Wouldn't people know after so many years of Islamist terrorism that the "popular misperception" is false? Maybe it says more about what is popular than about Islamist terrorism. After all, were Islamist terrorists ever destitute or ill-educated?
As the Associated Press points out, even doctors as terrorists is not new.
``People often assume that terrorists are poor, disadvantaged people who are brainwashed or need the money. But the ones who actually perpetrate violence without handlers and manipulation are highly intelligent by necessity,'' said Magnus Ranstorp, a terrorism expert at the Swedish National Defense College in Stockholm.

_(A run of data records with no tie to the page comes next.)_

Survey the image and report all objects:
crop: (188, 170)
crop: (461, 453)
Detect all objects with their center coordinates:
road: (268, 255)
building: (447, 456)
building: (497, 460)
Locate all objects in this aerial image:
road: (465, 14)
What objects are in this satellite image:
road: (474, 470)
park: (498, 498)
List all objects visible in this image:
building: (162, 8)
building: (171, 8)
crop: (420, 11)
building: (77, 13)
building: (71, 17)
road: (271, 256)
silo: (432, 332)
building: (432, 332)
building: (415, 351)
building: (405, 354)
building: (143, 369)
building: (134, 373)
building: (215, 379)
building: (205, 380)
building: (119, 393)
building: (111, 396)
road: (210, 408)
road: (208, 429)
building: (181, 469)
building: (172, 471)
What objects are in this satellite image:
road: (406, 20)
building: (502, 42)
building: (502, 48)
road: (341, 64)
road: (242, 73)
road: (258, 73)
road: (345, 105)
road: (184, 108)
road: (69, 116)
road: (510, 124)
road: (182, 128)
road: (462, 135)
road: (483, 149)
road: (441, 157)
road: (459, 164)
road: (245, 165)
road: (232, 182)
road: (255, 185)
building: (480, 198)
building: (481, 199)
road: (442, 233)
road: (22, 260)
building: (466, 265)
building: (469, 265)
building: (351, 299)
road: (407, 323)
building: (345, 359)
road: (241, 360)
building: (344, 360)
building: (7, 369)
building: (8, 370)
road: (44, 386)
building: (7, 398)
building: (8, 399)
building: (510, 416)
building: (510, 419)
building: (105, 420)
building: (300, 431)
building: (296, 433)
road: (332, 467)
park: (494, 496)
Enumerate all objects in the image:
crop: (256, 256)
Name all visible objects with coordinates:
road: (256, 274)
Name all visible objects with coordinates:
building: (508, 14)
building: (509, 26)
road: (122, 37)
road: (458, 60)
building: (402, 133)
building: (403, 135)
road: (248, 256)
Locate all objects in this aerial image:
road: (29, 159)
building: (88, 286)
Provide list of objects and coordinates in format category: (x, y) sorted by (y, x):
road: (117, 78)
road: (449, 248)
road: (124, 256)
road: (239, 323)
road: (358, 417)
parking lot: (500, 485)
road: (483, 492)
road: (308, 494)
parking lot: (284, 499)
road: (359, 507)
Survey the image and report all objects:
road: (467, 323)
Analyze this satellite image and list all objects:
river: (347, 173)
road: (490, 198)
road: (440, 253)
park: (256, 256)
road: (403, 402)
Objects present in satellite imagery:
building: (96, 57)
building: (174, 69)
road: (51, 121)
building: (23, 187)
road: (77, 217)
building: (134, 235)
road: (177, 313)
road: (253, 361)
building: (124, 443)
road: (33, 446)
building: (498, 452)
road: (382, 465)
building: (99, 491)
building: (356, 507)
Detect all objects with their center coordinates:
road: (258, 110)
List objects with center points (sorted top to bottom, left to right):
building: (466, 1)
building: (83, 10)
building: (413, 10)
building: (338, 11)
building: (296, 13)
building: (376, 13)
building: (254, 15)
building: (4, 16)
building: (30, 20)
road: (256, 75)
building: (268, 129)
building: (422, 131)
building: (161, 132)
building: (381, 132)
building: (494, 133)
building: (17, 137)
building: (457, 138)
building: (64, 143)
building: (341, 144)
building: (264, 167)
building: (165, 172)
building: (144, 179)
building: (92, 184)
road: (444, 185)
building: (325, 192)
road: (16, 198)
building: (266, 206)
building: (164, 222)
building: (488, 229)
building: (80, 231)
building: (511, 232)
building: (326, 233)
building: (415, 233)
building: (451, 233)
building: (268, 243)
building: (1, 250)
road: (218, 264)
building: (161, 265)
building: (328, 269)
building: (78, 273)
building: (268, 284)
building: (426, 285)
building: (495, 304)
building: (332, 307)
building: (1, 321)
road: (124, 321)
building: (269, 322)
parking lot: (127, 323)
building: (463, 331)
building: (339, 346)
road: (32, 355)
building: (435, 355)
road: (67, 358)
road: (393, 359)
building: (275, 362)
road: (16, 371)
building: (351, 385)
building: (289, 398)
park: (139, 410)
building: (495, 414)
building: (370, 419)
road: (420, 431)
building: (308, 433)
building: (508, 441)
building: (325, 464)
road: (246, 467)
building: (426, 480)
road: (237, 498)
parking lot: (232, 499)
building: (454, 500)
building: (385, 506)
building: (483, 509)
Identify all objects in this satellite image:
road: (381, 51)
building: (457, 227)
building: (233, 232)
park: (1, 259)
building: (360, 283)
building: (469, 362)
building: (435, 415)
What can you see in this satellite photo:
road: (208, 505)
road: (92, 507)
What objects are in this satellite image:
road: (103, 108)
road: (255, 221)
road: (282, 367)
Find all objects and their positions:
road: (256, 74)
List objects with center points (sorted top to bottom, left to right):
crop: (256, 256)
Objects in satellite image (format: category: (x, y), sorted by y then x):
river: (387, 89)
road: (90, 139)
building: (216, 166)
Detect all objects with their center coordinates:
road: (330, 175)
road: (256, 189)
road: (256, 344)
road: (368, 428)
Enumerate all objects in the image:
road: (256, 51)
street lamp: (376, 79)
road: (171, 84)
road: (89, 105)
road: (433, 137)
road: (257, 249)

``It's only the smart ones who will survive security pressures in a subversive existence. Sometimes they are doctors, a profession that provides a brilliant cover and allows entry to countries like Britain,'' he said in an interview Tuesday.
Berlingske Tiden describes the stereotype MI5 were expecting. I actually thought they were joking at first:A young, foreign man who grew up in Great Britain, but who traveled home in his teens, for example to Pakistan, where he was radicalized by local imams . Fired more by adrenalin than intellect, they had no future in British society. If family connections didn't supply them with a job, it was very likely that would live a life without work and in relative poverty, while their bitterness against British society would slowly build up until it erupted.
A British born terrorist is the stereotype? Weren't the July 7 attacks so shocking because nobody expected Muslims born and bred in Britain to blow up his fellow citizens? Additionally, is this really the stereotype of British Islamist terrorists? Do Abu Qatada, Dhiren Barot, Mohammad Sidique Khan, Germaine Lindsay or Richard Colvin Reid fit this stereotype?
Any suggestion of profiling Muslim today is met by accusations of Islamophobia. But given the surprise that greets every new terror attack, why is it wrong to say that Islam is the only thread connecting Islamist terrorists?